Can you write out the entries again, from the start through the line holding "41: (400, 230)" inclusive, with "zero-indexed" swapped for "0-indexed" and everything else left as is? Omit the pictures.
>>
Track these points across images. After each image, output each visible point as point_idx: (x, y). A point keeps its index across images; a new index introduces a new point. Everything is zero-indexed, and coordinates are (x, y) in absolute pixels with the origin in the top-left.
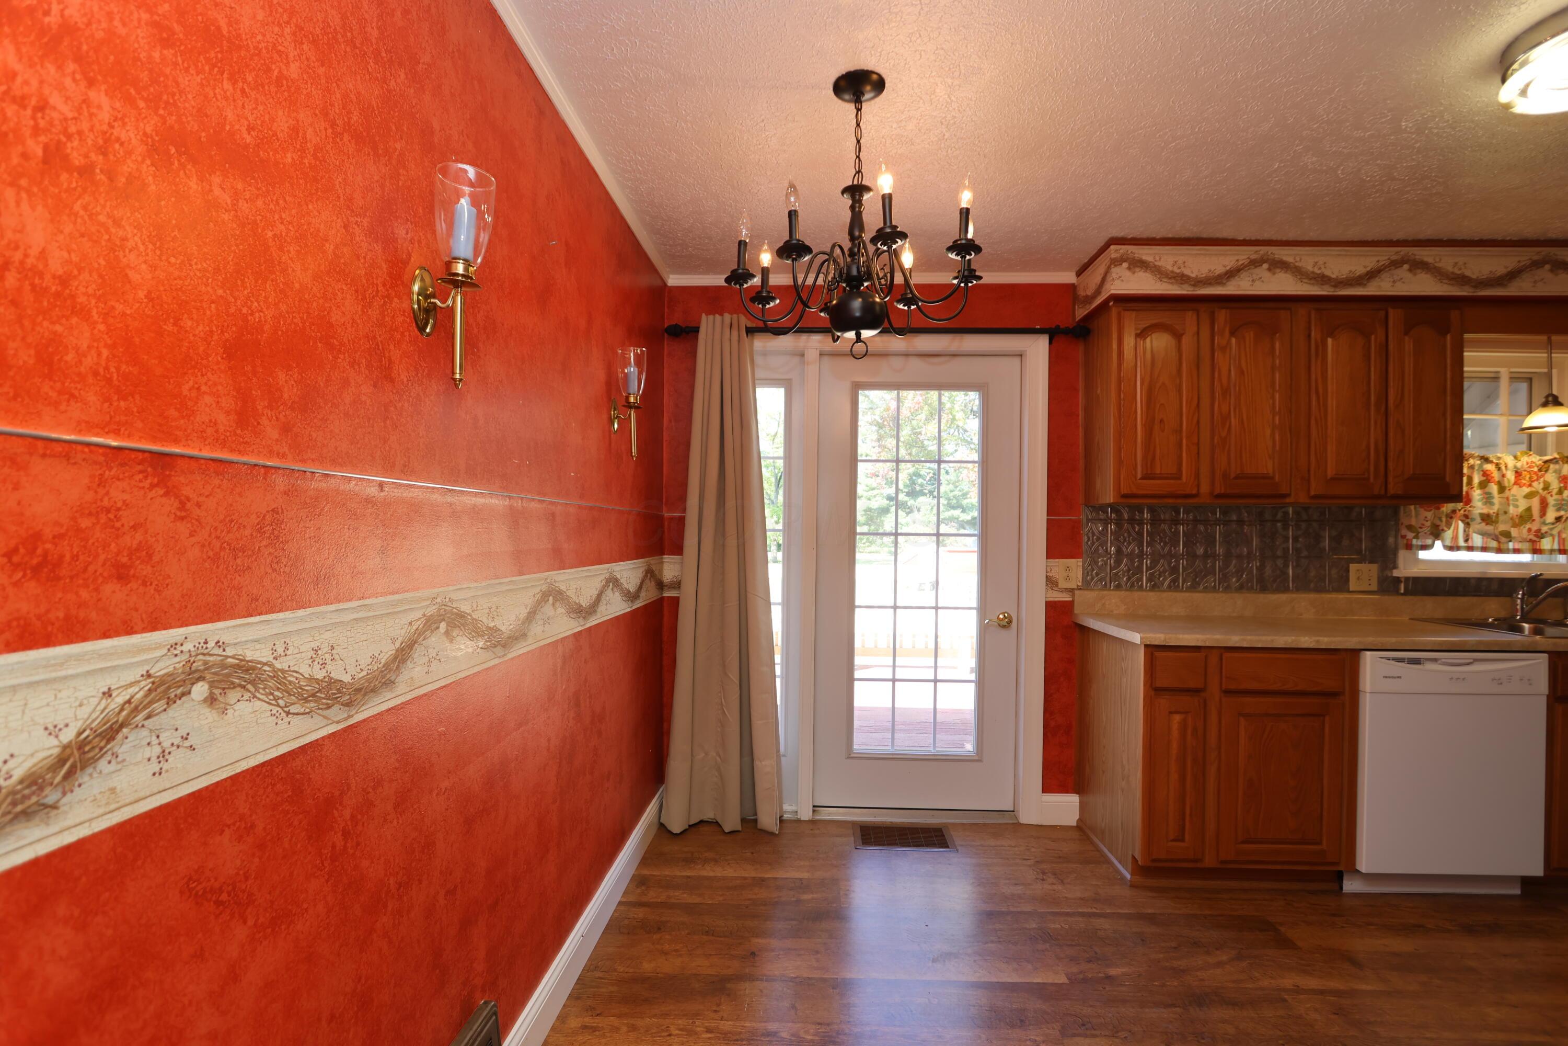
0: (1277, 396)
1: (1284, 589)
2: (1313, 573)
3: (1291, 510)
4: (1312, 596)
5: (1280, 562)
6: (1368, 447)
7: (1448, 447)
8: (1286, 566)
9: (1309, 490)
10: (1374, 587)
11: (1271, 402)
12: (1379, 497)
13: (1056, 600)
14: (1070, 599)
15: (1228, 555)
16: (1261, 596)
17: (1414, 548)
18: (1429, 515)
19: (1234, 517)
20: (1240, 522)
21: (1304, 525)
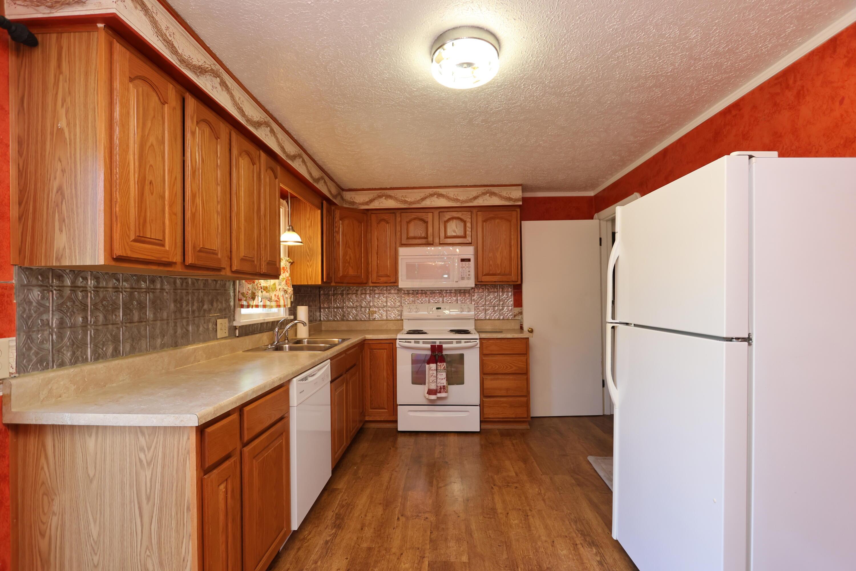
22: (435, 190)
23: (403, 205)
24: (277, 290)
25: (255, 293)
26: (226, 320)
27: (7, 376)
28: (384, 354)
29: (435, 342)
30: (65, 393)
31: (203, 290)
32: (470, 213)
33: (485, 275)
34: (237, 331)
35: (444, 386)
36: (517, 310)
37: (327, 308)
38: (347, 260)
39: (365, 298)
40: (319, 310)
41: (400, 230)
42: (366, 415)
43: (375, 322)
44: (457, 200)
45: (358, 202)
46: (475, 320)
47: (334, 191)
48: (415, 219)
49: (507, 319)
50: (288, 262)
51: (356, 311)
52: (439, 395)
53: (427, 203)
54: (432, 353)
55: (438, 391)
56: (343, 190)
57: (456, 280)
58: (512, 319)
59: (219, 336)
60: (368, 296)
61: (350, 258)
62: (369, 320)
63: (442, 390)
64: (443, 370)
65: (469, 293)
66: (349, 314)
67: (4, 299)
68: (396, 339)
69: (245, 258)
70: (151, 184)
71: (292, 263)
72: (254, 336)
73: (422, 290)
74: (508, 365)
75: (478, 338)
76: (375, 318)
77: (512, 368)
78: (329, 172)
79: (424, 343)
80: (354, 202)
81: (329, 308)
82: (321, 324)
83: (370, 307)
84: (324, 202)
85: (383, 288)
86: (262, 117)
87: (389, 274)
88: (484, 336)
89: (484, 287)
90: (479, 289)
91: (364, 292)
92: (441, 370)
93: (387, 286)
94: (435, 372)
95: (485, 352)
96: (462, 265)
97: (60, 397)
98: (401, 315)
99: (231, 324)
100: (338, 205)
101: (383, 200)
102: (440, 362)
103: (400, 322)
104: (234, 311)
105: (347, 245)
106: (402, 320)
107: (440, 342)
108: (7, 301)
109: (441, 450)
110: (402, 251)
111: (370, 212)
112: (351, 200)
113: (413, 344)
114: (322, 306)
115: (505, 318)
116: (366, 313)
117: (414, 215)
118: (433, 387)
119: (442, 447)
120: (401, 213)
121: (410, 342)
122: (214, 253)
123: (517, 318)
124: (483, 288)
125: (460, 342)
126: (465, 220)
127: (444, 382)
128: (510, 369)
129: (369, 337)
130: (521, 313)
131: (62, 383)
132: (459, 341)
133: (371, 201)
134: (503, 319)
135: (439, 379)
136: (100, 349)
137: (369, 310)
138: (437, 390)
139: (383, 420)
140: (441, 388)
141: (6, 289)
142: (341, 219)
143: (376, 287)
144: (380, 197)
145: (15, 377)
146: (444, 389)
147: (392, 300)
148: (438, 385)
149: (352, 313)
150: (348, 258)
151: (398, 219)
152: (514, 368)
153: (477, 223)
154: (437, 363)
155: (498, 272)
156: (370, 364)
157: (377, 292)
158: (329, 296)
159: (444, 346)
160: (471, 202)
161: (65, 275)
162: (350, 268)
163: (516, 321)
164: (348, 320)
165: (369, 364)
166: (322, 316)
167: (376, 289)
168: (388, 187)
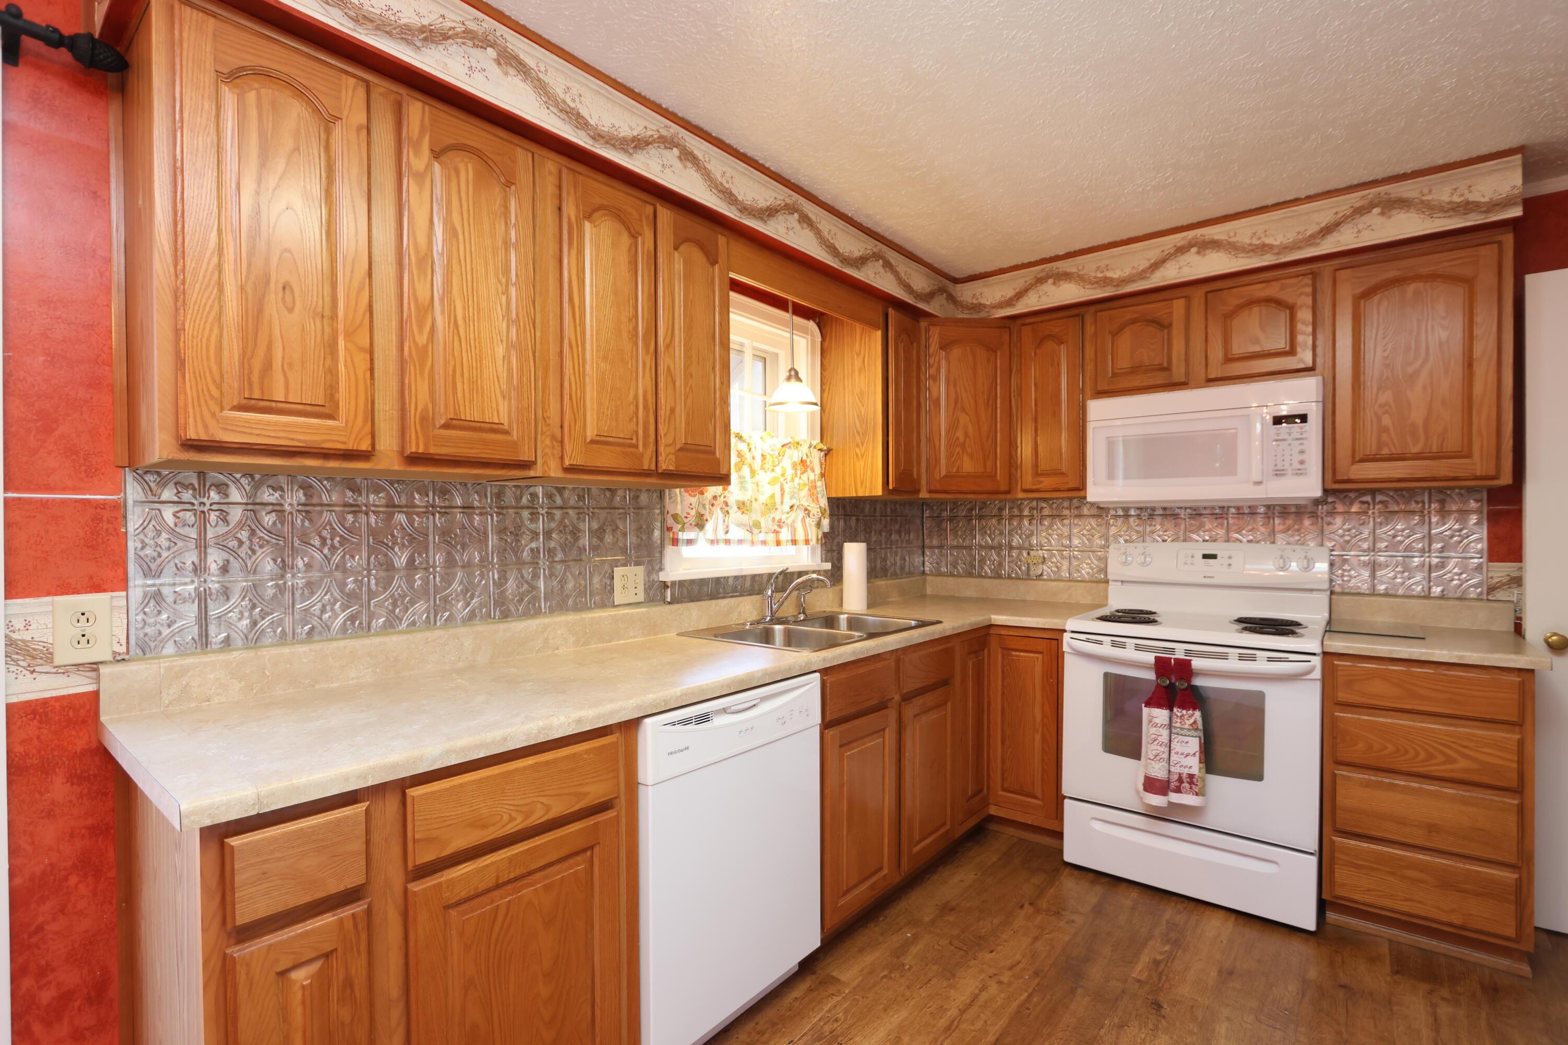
0: (513, 291)
1: (532, 611)
2: (570, 585)
3: (540, 491)
4: (571, 617)
5: (527, 572)
6: (636, 397)
7: (718, 412)
8: (536, 576)
9: (562, 458)
10: (641, 597)
11: (504, 299)
12: (647, 474)
13: (47, 695)
14: (91, 688)
15: (450, 563)
16: (502, 626)
17: (680, 544)
18: (694, 500)
19: (459, 502)
20: (468, 508)
21: (558, 514)
22: (1191, 234)
23: (1099, 291)
24: (776, 509)
25: (702, 515)
26: (640, 570)
27: (109, 657)
28: (1036, 663)
29: (1172, 650)
30: (218, 695)
31: (574, 508)
32: (1308, 280)
33: (1362, 460)
34: (669, 593)
35: (1191, 776)
36: (1502, 570)
37: (938, 547)
38: (958, 438)
39: (1020, 526)
40: (920, 552)
41: (1093, 356)
42: (991, 801)
43: (1041, 582)
44: (1264, 248)
45: (988, 303)
46: (1332, 593)
47: (920, 281)
48: (1134, 321)
49: (1460, 599)
50: (815, 451)
51: (999, 555)
52: (1174, 797)
53: (1170, 274)
54: (1157, 678)
55: (1173, 785)
56: (956, 281)
57: (1256, 477)
58: (1478, 600)
59: (618, 598)
60: (1026, 522)
61: (966, 435)
62: (1028, 577)
63: (1186, 785)
64: (1189, 730)
65: (1314, 515)
66: (982, 562)
67: (101, 525)
68: (1065, 631)
69: (598, 438)
70: (287, 291)
71: (828, 452)
72: (714, 602)
73: (1165, 509)
74: (1434, 748)
75: (1318, 650)
76: (1042, 575)
77: (1452, 761)
78: (897, 240)
79: (1138, 648)
80: (980, 304)
81: (941, 547)
82: (925, 581)
83: (1030, 549)
84: (891, 312)
85: (1061, 503)
86: (650, 126)
87: (1064, 470)
88: (1338, 645)
89: (1368, 498)
90: (1351, 504)
91: (1016, 512)
92: (1182, 729)
93: (1071, 499)
94: (1165, 733)
95: (1342, 696)
96: (1278, 435)
97: (208, 700)
98: (1105, 570)
99: (654, 577)
100: (936, 316)
101: (1048, 287)
102: (1183, 706)
103: (1102, 585)
104: (661, 552)
105: (959, 405)
106: (1107, 582)
107: (1188, 652)
108: (107, 530)
109: (1159, 957)
110: (1098, 409)
111: (1019, 322)
112: (975, 302)
113: (1106, 649)
114: (927, 542)
115: (1451, 595)
116: (1020, 561)
117: (1129, 313)
118: (1158, 771)
119: (1167, 948)
120: (1096, 312)
121: (1100, 643)
122: (495, 429)
123: (1500, 595)
124: (1365, 499)
125: (1253, 659)
126: (1291, 301)
127: (1193, 765)
128: (1444, 763)
129: (999, 619)
130: (1517, 581)
131: (212, 676)
132: (1248, 652)
133: (1020, 295)
134: (1442, 597)
135: (1177, 753)
136: (316, 618)
137: (1028, 554)
138: (1168, 782)
139: (1030, 823)
140: (1180, 780)
141: (104, 508)
142: (943, 347)
143: (1045, 500)
144: (1040, 281)
145: (123, 660)
146: (1188, 782)
147: (1085, 532)
148: (1172, 769)
149: (990, 561)
150: (960, 434)
151: (1090, 329)
152: (1463, 764)
153: (1334, 306)
154: (1171, 710)
155: (1415, 449)
156: (1003, 686)
157: (1046, 512)
158: (942, 521)
159: (1197, 663)
160: (1311, 245)
161: (230, 483)
162: (966, 458)
163: (1495, 604)
164: (980, 576)
165: (1000, 683)
166: (927, 564)
167: (1044, 505)
168: (1061, 253)
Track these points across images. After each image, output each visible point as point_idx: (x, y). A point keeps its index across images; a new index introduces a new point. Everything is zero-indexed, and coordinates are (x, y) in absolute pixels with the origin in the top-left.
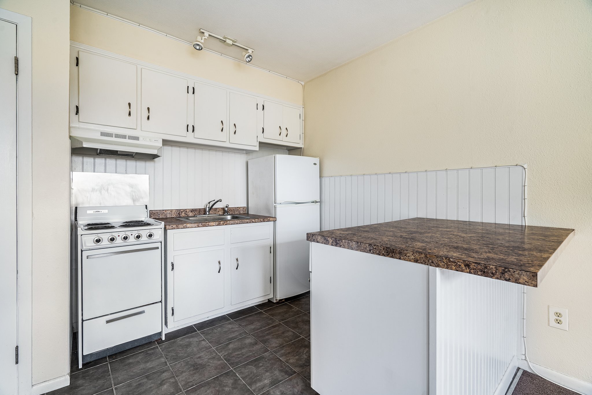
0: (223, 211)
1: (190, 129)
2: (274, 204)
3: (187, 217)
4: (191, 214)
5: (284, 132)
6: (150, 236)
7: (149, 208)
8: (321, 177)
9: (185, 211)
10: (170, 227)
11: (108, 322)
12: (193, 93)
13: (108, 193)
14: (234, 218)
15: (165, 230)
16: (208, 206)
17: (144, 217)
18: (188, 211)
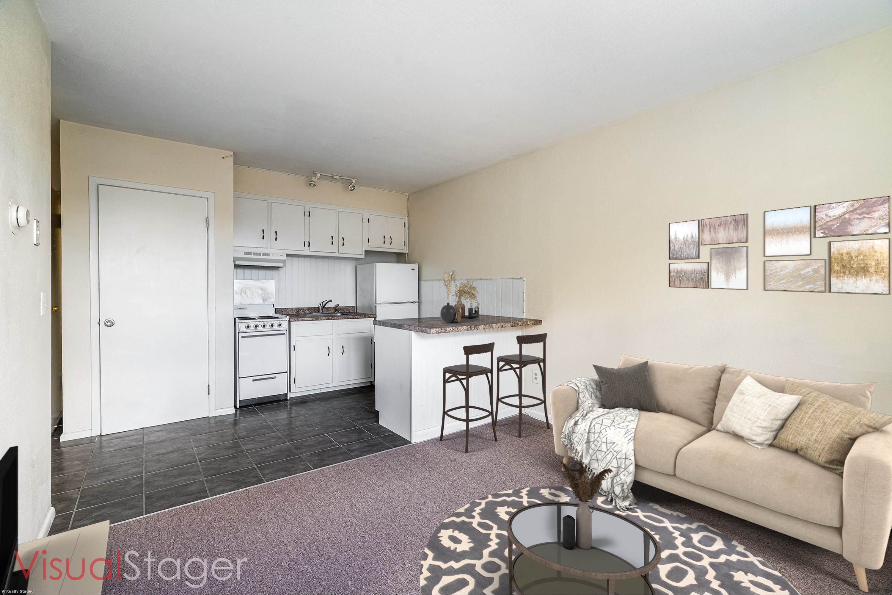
0: (334, 310)
1: (307, 244)
2: (375, 304)
3: (305, 314)
4: (307, 312)
5: (388, 240)
6: (280, 325)
7: (275, 307)
8: (419, 280)
9: (303, 309)
10: (293, 320)
11: (254, 380)
12: (309, 216)
13: (246, 294)
14: (343, 314)
15: (289, 321)
16: (321, 306)
17: (272, 313)
18: (305, 309)
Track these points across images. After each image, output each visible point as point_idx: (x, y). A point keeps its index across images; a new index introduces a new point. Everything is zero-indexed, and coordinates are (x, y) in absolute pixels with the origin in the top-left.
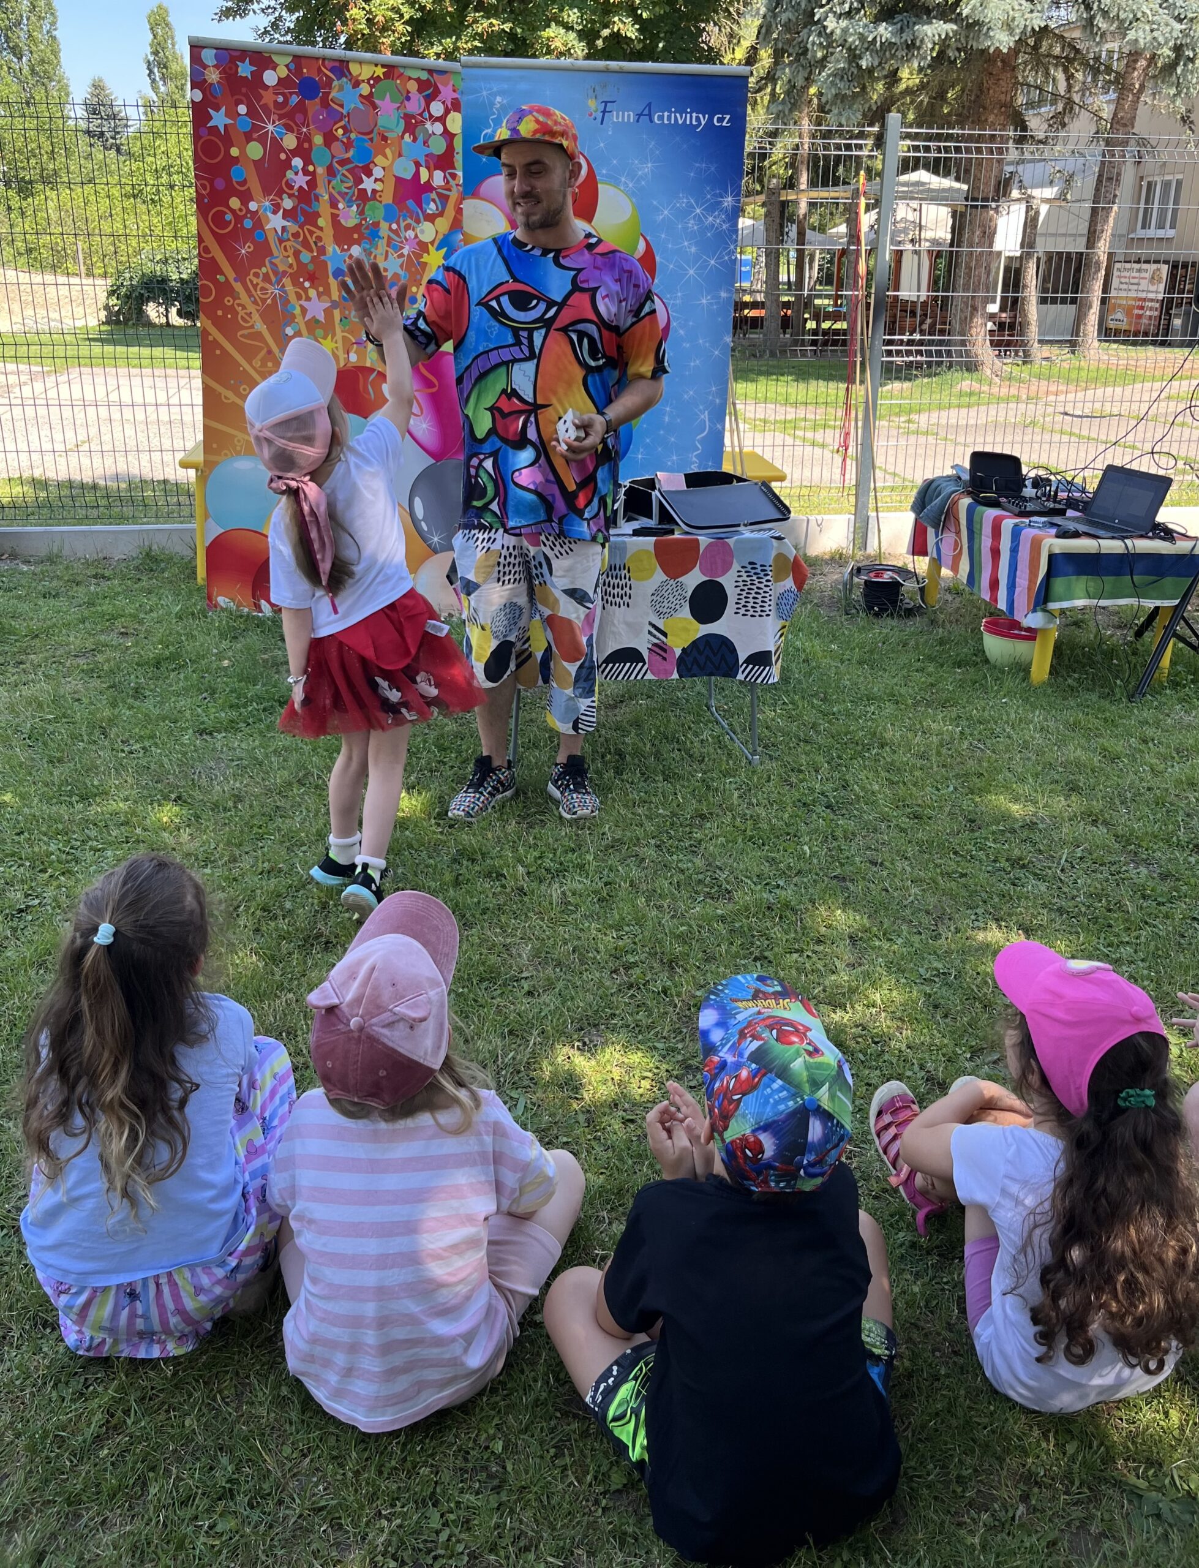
<<
■ Your response:
Track these points across images. After each image, output each visible point as point_idx: (x, y). A point keeps its index across images; a new index introduces a new point. Everything is 0-indexed, and coordinates are (x, y) in absolute pixels with the origin in the top-left.
0: (1277, 396)
1: (1284, 589)
2: (1313, 573)
3: (1291, 510)
4: (1312, 596)
5: (1280, 562)
6: (1368, 447)
7: (1448, 447)
8: (1286, 566)
9: (1309, 490)
10: (1374, 587)
11: (1271, 402)
12: (1379, 497)
13: (1056, 600)
14: (1070, 599)
15: (1228, 555)
16: (1261, 596)
17: (1414, 548)
18: (1429, 515)
19: (1234, 517)
20: (1240, 522)
21: (1304, 525)
22: (435, 190)
23: (403, 205)
24: (277, 290)
25: (255, 293)
26: (226, 320)
27: (7, 376)
28: (384, 354)
29: (435, 342)
30: (65, 393)
31: (203, 290)
32: (470, 213)
33: (485, 275)
34: (237, 331)
35: (444, 386)
36: (517, 310)
37: (327, 308)
38: (347, 260)
39: (365, 298)
40: (319, 310)
41: (400, 230)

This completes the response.